___ THE DATA

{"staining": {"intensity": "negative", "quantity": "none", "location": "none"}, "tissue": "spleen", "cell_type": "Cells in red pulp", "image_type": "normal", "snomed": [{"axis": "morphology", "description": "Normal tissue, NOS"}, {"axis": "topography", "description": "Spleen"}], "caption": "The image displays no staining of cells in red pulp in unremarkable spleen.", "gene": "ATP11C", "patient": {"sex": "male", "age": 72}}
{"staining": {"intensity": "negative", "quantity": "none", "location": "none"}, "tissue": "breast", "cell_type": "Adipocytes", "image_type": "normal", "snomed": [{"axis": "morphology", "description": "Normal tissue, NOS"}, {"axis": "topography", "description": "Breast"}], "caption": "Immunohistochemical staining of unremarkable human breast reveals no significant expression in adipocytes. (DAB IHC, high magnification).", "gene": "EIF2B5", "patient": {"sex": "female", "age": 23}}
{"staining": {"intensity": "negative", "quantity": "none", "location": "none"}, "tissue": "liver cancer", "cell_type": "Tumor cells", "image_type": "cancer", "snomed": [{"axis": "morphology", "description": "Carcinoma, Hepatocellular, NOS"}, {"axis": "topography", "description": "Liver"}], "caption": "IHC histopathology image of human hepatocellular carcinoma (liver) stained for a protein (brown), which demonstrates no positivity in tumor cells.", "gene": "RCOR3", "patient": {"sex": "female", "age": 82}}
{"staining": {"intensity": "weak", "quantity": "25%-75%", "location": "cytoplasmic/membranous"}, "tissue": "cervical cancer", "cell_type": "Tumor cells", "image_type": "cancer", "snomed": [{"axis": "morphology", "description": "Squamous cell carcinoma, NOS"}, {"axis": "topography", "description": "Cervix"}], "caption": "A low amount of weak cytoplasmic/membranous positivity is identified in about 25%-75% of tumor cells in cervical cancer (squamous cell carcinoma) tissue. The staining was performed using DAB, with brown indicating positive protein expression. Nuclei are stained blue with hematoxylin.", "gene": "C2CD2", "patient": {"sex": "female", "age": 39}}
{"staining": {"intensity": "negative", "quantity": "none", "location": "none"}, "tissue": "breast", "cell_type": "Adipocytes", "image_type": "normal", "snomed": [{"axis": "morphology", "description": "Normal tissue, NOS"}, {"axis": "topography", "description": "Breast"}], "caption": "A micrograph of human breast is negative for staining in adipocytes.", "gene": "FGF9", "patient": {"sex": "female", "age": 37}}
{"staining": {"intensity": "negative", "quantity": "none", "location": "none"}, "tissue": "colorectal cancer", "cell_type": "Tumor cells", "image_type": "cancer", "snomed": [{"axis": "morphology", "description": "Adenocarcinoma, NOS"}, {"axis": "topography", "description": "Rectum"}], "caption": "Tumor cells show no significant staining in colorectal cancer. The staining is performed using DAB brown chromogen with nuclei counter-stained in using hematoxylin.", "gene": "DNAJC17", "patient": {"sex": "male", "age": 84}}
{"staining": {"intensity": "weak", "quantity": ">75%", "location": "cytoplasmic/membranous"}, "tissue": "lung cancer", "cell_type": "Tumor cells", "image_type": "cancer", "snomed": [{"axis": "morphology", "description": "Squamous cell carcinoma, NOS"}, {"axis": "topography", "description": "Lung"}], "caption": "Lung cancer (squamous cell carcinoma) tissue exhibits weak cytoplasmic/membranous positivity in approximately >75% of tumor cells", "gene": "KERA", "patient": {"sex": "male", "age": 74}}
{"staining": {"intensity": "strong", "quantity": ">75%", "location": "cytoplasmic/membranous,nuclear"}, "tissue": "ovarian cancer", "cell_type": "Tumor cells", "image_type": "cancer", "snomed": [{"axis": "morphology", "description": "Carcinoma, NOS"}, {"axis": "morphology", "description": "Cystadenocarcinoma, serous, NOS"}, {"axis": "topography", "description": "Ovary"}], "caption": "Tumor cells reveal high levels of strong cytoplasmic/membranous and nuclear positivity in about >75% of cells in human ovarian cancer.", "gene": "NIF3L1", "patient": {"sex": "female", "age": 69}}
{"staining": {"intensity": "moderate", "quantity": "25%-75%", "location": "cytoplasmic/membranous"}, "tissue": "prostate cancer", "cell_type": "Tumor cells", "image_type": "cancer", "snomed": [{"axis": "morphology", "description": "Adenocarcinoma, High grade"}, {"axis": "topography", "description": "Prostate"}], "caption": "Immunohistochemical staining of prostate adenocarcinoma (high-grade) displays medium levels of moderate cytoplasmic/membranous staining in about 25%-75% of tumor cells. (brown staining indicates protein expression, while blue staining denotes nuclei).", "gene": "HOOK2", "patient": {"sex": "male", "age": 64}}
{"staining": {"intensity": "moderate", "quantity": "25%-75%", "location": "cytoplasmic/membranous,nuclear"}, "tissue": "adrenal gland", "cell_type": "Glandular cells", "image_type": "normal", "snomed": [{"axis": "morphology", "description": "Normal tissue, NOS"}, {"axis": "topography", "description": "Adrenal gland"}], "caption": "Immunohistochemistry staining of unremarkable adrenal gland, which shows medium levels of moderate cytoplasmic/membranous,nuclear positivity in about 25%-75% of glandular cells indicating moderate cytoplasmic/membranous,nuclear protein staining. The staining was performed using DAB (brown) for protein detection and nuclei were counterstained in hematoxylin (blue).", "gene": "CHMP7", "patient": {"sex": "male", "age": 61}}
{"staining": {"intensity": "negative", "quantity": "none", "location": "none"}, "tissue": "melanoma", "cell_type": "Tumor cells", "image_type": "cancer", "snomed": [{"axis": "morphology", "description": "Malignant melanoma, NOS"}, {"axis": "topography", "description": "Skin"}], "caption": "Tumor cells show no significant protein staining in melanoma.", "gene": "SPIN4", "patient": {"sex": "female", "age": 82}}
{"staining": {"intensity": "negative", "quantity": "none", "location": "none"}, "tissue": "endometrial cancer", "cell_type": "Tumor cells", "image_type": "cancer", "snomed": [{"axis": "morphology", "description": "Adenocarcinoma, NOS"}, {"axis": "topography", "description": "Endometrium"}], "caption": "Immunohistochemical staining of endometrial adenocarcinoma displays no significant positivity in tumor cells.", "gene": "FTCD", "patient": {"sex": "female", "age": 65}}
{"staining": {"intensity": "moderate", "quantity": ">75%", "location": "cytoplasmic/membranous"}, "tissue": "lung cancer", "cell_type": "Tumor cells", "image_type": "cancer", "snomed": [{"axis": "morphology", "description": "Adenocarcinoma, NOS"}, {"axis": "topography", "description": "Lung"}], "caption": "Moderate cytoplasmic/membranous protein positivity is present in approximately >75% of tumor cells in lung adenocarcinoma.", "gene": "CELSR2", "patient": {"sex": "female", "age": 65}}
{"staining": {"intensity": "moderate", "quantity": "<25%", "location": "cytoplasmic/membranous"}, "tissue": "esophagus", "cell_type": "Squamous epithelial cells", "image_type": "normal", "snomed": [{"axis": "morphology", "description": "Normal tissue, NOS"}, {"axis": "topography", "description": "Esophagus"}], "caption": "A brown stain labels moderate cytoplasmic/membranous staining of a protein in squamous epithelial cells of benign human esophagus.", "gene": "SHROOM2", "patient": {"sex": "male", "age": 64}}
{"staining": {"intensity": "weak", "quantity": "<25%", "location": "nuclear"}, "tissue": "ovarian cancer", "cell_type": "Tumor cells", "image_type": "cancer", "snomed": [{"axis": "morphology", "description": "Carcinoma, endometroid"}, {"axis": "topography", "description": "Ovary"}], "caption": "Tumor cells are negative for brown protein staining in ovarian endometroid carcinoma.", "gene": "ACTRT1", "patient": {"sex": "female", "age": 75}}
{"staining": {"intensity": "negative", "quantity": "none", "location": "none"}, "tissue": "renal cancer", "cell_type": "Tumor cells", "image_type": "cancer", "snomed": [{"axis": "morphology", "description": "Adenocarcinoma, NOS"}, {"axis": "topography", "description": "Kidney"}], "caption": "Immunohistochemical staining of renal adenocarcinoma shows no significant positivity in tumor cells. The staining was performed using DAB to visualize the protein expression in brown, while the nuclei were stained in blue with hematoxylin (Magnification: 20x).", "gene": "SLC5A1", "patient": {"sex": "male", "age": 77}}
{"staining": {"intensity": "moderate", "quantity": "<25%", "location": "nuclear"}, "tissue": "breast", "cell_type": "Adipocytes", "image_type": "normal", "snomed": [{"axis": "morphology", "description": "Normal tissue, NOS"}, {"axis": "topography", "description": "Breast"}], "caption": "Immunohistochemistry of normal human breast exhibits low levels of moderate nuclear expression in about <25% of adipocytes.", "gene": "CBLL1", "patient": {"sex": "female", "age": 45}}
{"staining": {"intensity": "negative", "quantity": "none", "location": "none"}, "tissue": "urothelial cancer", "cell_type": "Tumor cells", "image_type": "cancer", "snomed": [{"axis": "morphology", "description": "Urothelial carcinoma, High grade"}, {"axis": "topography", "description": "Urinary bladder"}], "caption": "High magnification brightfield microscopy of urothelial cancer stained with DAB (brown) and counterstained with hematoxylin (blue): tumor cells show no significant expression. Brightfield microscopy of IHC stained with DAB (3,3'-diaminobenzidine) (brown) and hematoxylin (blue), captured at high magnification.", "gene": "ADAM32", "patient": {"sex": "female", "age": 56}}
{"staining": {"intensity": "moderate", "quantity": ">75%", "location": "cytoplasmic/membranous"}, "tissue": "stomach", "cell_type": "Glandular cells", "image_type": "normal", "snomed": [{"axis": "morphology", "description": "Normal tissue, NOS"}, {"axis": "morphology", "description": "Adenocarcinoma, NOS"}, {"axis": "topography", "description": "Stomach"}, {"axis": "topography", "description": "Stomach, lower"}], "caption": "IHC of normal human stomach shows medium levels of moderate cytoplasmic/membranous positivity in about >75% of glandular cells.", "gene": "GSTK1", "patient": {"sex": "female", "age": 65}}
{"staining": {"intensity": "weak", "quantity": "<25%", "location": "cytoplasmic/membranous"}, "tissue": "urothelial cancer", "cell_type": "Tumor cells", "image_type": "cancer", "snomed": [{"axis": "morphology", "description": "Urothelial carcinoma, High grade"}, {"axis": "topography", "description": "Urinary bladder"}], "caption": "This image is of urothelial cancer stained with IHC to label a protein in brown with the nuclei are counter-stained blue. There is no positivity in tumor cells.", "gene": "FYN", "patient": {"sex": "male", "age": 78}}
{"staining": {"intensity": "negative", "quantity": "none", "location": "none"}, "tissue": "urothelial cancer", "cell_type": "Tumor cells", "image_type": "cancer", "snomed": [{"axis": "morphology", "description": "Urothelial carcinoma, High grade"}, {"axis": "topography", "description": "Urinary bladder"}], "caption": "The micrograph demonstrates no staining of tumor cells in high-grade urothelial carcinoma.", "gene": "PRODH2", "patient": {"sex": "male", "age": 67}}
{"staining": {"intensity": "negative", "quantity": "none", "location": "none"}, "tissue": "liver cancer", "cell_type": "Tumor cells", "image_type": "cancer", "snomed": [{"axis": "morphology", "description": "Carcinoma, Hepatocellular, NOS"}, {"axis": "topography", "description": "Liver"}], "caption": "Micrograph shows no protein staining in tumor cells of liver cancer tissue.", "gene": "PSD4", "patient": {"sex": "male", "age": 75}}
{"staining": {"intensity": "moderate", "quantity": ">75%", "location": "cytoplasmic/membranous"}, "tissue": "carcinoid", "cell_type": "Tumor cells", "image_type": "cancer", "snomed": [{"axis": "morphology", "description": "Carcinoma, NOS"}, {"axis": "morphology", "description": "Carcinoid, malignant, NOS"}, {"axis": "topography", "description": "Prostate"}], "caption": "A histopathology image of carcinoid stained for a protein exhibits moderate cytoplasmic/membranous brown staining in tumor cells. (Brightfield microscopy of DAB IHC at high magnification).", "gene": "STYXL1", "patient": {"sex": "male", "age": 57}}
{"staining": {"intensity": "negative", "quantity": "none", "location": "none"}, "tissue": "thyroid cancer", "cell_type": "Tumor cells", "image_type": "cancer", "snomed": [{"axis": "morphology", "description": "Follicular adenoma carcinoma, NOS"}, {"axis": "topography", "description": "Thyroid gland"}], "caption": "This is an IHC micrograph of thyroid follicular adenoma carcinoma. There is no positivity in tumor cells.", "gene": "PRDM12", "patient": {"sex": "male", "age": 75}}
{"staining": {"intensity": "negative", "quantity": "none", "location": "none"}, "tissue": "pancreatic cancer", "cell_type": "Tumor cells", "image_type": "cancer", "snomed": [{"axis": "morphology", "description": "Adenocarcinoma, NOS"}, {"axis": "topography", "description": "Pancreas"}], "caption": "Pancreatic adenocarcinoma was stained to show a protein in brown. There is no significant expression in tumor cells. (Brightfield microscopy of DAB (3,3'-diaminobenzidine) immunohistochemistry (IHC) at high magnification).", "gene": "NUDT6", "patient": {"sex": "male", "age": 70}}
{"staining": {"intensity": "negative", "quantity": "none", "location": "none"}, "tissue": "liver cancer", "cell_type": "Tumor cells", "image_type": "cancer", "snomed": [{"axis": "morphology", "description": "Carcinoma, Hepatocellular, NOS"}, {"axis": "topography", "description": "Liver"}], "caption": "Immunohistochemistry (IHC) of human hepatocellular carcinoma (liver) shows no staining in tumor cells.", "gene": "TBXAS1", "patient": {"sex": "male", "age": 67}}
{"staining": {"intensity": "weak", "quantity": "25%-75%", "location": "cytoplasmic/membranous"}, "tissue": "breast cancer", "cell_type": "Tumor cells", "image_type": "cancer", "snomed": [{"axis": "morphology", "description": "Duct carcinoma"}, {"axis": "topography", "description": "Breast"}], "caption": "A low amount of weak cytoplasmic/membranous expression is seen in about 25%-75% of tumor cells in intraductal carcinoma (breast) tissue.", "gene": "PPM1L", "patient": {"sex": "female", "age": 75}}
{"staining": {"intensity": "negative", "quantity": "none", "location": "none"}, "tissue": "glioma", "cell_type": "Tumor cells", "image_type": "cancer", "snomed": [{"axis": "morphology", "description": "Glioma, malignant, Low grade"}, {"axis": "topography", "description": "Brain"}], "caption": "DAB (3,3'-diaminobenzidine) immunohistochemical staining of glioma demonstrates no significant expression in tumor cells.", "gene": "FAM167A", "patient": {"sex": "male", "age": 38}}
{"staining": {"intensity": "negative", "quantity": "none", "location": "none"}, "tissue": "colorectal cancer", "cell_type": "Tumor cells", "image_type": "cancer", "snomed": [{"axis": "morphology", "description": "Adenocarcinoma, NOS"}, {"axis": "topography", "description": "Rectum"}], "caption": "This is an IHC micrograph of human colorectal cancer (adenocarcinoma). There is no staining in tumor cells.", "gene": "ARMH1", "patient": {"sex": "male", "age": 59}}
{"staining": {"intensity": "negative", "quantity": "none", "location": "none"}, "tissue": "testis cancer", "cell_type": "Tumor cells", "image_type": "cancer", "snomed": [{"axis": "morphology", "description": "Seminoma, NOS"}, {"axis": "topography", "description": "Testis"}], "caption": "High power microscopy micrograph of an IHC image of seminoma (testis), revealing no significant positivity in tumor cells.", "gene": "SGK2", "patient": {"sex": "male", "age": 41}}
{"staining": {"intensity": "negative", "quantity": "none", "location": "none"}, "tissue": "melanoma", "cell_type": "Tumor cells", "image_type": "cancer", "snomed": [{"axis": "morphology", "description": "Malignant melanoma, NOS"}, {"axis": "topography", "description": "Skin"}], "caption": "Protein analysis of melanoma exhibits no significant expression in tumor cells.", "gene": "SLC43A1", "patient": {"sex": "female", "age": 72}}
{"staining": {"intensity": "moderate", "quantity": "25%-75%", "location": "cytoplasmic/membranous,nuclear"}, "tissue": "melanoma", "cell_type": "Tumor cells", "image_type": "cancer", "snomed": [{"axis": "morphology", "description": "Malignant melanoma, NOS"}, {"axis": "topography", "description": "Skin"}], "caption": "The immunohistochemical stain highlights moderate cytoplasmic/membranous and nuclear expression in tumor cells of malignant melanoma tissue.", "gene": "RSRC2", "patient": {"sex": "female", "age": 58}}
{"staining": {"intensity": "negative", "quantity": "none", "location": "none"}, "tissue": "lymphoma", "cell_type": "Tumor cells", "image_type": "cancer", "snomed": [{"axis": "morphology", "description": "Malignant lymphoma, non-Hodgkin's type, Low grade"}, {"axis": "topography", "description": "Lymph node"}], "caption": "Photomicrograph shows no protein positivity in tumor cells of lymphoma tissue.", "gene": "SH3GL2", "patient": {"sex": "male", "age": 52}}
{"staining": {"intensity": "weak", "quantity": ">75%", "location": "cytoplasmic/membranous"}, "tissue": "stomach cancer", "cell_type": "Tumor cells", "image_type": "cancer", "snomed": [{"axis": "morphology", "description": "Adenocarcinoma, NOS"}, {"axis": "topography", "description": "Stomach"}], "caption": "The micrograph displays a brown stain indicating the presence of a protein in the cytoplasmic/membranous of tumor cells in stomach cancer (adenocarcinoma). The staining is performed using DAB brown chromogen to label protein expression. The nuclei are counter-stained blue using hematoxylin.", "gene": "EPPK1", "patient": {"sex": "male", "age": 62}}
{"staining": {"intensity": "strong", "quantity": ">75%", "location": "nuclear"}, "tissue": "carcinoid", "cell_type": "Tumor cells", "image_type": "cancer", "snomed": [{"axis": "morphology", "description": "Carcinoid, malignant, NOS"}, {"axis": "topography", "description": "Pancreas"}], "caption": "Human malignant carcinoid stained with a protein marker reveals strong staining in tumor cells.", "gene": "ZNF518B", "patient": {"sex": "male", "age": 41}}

______

### TASK STATEMENT
After locating the line with "of human breast" above, return that line and every later line through the one with "carcinoma) tissue exhibits", word for word and with nothing else.

### OUTPUT
{"staining": {"intensity": "negative", "quantity": "none", "location": "none"}, "tissue": "breast", "cell_type": "Adipocytes", "image_type": "normal", "snomed": [{"axis": "morphology", "description": "Normal tissue, NOS"}, {"axis": "topography", "description": "Breast"}], "caption": "A micrograph of human breast is negative for staining in adipocytes.", "gene": "FGF9", "patient": {"sex": "female", "age": 37}}
{"staining": {"intensity": "negative", "quantity": "none", "location": "none"}, "tissue": "colorectal cancer", "cell_type": "Tumor cells", "image_type": "cancer", "snomed": [{"axis": "morphology", "description": "Adenocarcinoma, NOS"}, {"axis": "topography", "description": "Rectum"}], "caption": "Tumor cells show no significant staining in colorectal cancer. The staining is performed using DAB brown chromogen with nuclei counter-stained in using hematoxylin.", "gene": "DNAJC17", "patient": {"sex": "male", "age": 84}}
{"staining": {"intensity": "weak", "quantity": ">75%", "location": "cytoplasmic/membranous"}, "tissue": "lung cancer", "cell_type": "Tumor cells", "image_type": "cancer", "snomed": [{"axis": "morphology", "description": "Squamous cell carcinoma, NOS"}, {"axis": "topography", "description": "Lung"}], "caption": "Lung cancer (squamous cell carcinoma) tissue exhibits weak cytoplasmic/membranous positivity in approximately >75% of tumor cells", "gene": "KERA", "patient": {"sex": "male", "age": 74}}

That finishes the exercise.